### DATA IN THIS EXERCISE

==============================

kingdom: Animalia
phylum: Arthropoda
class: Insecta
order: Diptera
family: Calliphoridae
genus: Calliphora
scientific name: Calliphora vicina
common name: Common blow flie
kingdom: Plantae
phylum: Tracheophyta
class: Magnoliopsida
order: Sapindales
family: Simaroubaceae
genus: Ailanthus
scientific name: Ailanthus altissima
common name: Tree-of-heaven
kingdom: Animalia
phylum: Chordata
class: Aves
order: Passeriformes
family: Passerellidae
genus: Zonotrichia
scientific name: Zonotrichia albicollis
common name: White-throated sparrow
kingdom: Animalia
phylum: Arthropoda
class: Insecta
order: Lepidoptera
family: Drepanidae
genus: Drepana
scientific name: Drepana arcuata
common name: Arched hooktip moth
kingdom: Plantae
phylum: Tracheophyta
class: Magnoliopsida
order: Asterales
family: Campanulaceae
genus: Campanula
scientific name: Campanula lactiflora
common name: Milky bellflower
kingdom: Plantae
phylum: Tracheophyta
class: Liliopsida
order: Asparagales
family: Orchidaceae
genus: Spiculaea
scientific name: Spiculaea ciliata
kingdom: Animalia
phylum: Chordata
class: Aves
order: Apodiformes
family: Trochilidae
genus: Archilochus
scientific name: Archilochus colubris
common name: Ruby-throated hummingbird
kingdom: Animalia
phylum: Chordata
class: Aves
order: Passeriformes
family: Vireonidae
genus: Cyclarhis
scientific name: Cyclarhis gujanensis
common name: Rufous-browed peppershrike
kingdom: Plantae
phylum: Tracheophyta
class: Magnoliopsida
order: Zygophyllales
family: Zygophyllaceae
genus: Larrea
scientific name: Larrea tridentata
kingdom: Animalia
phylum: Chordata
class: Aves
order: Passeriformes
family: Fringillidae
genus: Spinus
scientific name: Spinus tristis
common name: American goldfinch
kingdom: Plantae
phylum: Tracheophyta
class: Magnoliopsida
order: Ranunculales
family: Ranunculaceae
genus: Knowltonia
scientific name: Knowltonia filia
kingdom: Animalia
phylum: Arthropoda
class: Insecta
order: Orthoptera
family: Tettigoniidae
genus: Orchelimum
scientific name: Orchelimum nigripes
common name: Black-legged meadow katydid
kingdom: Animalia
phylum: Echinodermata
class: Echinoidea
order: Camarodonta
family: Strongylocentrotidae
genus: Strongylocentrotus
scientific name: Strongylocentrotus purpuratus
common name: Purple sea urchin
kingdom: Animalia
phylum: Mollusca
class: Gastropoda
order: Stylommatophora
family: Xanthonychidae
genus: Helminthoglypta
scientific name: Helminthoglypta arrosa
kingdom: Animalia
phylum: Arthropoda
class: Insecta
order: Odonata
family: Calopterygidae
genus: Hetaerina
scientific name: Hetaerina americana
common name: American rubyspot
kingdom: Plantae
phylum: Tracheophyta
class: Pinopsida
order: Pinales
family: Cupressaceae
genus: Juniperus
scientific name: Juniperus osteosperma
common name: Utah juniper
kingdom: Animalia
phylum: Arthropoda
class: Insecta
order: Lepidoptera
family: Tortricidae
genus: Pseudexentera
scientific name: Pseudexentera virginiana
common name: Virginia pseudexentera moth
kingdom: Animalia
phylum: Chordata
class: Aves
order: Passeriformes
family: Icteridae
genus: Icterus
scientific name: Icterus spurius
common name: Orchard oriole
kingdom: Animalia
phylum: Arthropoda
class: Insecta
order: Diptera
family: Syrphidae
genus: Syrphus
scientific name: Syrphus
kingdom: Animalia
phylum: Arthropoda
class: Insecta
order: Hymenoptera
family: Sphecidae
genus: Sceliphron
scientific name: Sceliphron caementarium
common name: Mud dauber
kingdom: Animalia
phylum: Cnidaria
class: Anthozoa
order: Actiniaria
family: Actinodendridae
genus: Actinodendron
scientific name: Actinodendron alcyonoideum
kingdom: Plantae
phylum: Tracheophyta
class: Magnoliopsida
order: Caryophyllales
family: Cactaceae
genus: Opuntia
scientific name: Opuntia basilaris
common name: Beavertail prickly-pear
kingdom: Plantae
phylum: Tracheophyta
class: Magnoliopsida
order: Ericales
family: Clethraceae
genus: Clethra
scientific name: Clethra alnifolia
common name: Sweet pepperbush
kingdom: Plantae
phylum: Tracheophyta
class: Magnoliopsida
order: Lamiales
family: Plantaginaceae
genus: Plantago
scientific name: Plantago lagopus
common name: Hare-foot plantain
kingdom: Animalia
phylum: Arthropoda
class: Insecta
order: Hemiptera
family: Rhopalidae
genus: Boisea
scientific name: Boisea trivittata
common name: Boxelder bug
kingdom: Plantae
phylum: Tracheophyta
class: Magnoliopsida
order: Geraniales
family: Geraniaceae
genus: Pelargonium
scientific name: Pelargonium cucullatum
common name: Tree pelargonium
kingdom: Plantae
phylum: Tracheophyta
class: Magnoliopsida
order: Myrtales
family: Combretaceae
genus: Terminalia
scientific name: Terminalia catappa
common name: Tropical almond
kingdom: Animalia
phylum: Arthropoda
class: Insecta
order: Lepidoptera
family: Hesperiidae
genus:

==============================

Please rewrite the rows between the lines holding "family: Calopterygidae" and "common name: Hare-foot plantain", inclusive, swapping "common name" for "vernacular name" and leaving everything else unchanged.

### EXERCISE ANSWER
family: Calopterygidae
genus: Hetaerina
scientific name: Hetaerina americana
vernacular name: American rubyspot
kingdom: Plantae
phylum: Tracheophyta
class: Pinopsida
order: Pinales
family: Cupressaceae
genus: Juniperus
scientific name: Juniperus osteosperma
vernacular name: Utah juniper
kingdom: Animalia
phylum: Arthropoda
class: Insecta
order: Lepidoptera
family: Tortricidae
genus: Pseudexentera
scientific name: Pseudexentera virginiana
vernacular name: Virginia pseudexentera moth
kingdom: Animalia
phylum: Chordata
class: Aves
order: Passeriformes
family: Icteridae
genus: Icterus
scientific name: Icterus spurius
vernacular name: Orchard oriole
kingdom: Animalia
phylum: Arthropoda
class: Insecta
order: Diptera
family: Syrphidae
genus: Syrphus
scientific name: Syrphus
kingdom: Animalia
phylum: Arthropoda
class: Insecta
order: Hymenoptera
family: Sphecidae
genus: Sceliphron
scientific name: Sceliphron caementarium
vernacular name: Mud dauber
kingdom: Animalia
phylum: Cnidaria
class: Anthozoa
order: Actiniaria
family: Actinodendridae
genus: Actinodendron
scientific name: Actinodendron alcyonoideum
kingdom: Plantae
phylum: Tracheophyta
class: Magnoliopsida
order: Caryophyllales
family: Cactaceae
genus: Opuntia
scientific name: Opuntia basilaris
vernacular name: Beavertail prickly-pear
kingdom: Plantae
phylum: Tracheophyta
class: Magnoliopsida
order: Ericales
family: Clethraceae
genus: Clethra
scientific name: Clethra alnifolia
vernacular name: Sweet pepperbush
kingdom: Plantae
phylum: Tracheophyta
class: Magnoliopsida
order: Lamiales
family: Plantaginaceae
genus: Plantago
scientific name: Plantago lagopus
vernacular name: Hare-foot plantain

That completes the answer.